Reeserward. .

Gerfried Schell hat schon als Junge heimlich unter der Schulbank Hermann Hesse gelesen. „Er hat mich immer fasziniert“, gesteht der Antiquitätenhändler aus Reeserward.

Seit seinem 20. Lebensjahr sammelt er auf Trödelmärkten und in Antiquariaten alles über und von dem berühmtem Schriftsteller und Maler. Zu den Reeser Kunsttagen stellt er Raritäten seiner außergewöhnlichen Sammlung aus. Gekrönt wird sie mit dem Vortrag der Tourismusjournalistin Dr. Gabriele M. Knoll „Mit Hermann Hesse durch das Tessin“ am Sonntag, 7. November, um 14.30 Uhr. Unterstützt wird die Veranstaltung vom Hermann-Hesse-Museum in Montagnola.

Gabriele Knoll wurde ebenfalls in den 70er Jahren vom Hesse-Virus infiziert. Bei Wanderungen begleitete sie Hesse im Rucksack. Ergriffen stand sie als junge Frau an Hesses Grab in Gentilino und bereiste das Tessin auf den Spuren Hesses. In Reeserward wird sie den Menschen Hesse vorstellen, seinen Alltag, seine Liebe zu Gartenanlagen und zur Malerei. Und seine Aquarelle zeigen.

Dazu kann Gerfried Schell aus seiner Sammlung einiges beitragen. So besitzt er eine limitierte Mappe mit Bildern von Hesse, die der Suhrkamp Verlag in einer Auflage von 200 Exemplaren verlegt hat. Schell besitzt die 187ste. Ebenso gibt es eine Tonaufnahme von Hesse, die das Schweizer Lokalradio kurz vor seinem Tod aufgezeichnet hat.

Viele Erstauflagen hat Schell gesammelt. „Es ist spannend zu vergleichen, in welcher Zeit welches Buch in was für einer Aufmachung herausgegeben wurde“, analysiert Schell. Schließlich besitzt er einige Bücher von der ersten bis zur letzten Ausgabe. Besonders fasziniert ihn die umfangreiche Korrespondenz, die Hesse in seinen letzten Jahren verfasste. „Oftmals waren die Briefe mit kleinen Aquarellen versehen.“

Das Schönste, was Gerfried Schell kürzlich beschieden wurde, ist ein Brief, den ihm eine liebe Freundin schenkte. Die dritte Frau von Hermann Hesse, Ninon, verschickte die Kurzgeschichte „Jakob Boehme’s Berufung“ von Hesse mit seiner Signatur zu Freunden nach Israel.

Hesses
Signatur

Auch ihre beiliegenden, handgeschriebenen Grüße sind jetzt in Schells Besitz. In einer Vitrine wird dieser einmalige Luftpostbrief aus dem Jahr 1964 ausgestellt.

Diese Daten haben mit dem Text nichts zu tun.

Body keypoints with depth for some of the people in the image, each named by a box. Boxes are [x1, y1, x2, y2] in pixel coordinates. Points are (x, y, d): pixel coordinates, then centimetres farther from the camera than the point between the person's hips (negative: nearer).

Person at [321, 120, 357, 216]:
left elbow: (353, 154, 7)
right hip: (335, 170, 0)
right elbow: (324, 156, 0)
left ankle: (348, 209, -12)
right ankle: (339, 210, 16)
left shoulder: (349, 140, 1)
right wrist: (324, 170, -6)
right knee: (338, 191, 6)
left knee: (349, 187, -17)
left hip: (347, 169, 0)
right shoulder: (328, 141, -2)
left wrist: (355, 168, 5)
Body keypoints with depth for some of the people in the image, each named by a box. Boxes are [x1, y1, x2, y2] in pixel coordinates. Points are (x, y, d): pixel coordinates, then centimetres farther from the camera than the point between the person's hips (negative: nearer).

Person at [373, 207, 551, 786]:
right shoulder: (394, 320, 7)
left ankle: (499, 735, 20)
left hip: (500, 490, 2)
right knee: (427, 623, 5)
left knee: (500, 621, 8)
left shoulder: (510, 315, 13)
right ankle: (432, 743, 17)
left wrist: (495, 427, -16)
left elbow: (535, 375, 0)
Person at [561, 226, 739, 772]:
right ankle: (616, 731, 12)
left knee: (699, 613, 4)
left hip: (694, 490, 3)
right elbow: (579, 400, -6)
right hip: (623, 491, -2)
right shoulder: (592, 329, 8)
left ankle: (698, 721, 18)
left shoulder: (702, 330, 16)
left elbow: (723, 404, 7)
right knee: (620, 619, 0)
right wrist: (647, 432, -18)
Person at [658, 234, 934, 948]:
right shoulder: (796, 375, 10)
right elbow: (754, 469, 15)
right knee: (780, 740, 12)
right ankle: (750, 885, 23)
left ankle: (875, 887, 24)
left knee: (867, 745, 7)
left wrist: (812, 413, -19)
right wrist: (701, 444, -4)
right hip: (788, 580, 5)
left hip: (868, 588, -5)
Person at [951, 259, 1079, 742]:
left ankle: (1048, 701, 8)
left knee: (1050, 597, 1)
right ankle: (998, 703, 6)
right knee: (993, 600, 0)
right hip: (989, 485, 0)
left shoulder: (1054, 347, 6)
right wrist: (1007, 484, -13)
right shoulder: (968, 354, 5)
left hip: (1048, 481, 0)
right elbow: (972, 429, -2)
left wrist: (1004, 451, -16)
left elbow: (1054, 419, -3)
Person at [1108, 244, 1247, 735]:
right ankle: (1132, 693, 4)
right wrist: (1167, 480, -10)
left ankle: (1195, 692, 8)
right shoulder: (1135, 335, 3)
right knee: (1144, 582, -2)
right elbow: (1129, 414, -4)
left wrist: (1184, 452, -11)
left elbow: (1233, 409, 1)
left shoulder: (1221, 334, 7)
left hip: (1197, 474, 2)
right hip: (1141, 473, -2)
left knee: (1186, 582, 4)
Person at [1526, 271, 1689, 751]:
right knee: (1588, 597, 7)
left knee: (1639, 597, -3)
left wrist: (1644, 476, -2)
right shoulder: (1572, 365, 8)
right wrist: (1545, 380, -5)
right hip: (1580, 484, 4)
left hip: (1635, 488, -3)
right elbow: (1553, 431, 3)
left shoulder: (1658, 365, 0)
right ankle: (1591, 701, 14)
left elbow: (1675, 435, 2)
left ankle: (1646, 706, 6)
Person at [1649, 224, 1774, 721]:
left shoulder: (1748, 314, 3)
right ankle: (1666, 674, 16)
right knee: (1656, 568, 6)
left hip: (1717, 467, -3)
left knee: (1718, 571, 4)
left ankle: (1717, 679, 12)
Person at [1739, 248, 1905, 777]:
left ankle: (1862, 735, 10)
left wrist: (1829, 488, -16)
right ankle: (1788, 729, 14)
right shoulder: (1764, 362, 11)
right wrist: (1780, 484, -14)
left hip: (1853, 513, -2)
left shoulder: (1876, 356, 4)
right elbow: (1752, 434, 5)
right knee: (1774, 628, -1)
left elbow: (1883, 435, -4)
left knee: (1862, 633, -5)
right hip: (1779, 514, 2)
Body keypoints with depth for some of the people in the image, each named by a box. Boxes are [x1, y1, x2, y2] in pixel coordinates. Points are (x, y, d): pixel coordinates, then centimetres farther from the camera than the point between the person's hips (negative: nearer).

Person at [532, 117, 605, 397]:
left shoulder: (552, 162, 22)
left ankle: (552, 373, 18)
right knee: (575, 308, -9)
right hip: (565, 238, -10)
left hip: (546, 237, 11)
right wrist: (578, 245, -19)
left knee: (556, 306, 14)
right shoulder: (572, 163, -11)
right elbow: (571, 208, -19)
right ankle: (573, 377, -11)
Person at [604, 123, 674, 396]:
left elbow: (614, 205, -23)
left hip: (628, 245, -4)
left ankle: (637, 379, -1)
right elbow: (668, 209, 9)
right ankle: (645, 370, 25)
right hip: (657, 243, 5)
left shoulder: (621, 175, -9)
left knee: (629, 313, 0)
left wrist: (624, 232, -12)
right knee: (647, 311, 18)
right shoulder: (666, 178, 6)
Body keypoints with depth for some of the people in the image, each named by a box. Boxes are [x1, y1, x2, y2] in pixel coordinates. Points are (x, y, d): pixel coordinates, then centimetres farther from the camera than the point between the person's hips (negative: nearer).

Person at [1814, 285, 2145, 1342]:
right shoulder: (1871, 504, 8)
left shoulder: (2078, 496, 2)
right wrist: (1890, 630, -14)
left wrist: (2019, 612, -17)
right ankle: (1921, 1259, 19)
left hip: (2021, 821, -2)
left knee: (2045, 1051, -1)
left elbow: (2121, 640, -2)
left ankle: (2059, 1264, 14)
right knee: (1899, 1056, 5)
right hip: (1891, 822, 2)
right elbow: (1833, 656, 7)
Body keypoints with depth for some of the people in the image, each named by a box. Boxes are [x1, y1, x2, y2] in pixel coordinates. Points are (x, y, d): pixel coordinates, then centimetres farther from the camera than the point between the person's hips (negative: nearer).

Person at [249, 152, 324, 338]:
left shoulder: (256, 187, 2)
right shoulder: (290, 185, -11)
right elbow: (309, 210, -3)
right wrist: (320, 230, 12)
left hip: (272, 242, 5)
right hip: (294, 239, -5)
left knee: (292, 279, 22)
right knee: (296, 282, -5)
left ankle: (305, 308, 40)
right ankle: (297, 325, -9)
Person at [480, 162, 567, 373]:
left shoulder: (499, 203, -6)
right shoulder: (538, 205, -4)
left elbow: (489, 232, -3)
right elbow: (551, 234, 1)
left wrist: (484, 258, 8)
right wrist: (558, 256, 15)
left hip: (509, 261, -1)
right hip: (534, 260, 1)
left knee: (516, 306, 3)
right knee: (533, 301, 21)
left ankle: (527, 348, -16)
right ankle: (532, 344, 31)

Im Jahr 2002 widmete der Stern Hermann Hesse eine Ausgabe, die ihn als Guru für die Jugend der Welt darstellt. „Für Wandervögel, Kriegsheimkehrer, Woodstock-Hippies, Poona Pilger und Computer-Kids sind seine Bücher Bibel“, wird er beschrieben.

Hesse ist der meistgelesene deutschsprachige Autor, seine Werke wurden in 60 Sprachen übersetzt, 100 Millionen mal gedruckt. Schells Sammlung umfasst 450 Bücher, auch Hesses Lieblingsbuch „Klingsors letzter Sommer“.

Im Tessin hat Hermann Hesse Zuflucht gesucht. „Nie habe ich so schön gewohnt wie im Tessin!“, schrieb er einmal. „Hier schient die Sonne inniger, und die Berge sind röter.“

In der Ausstellung und im Vortrag soll eben dieser Hesse beleuchtet werden.

Übrigens: Das Antiquitätengeschäft von Gerfried Schell liegt hinter dem Restaurant „Drei Raben“. Da der Küchenchef früher im Tessin arbeitete, stehen Schweizer Spezialitäten auf der Speisekarte. Somit könnten die Kunsttage ein rundum Tessiner-Erlebniswochenende in Reeserward 5a vis à vis vom Yachthafen werden.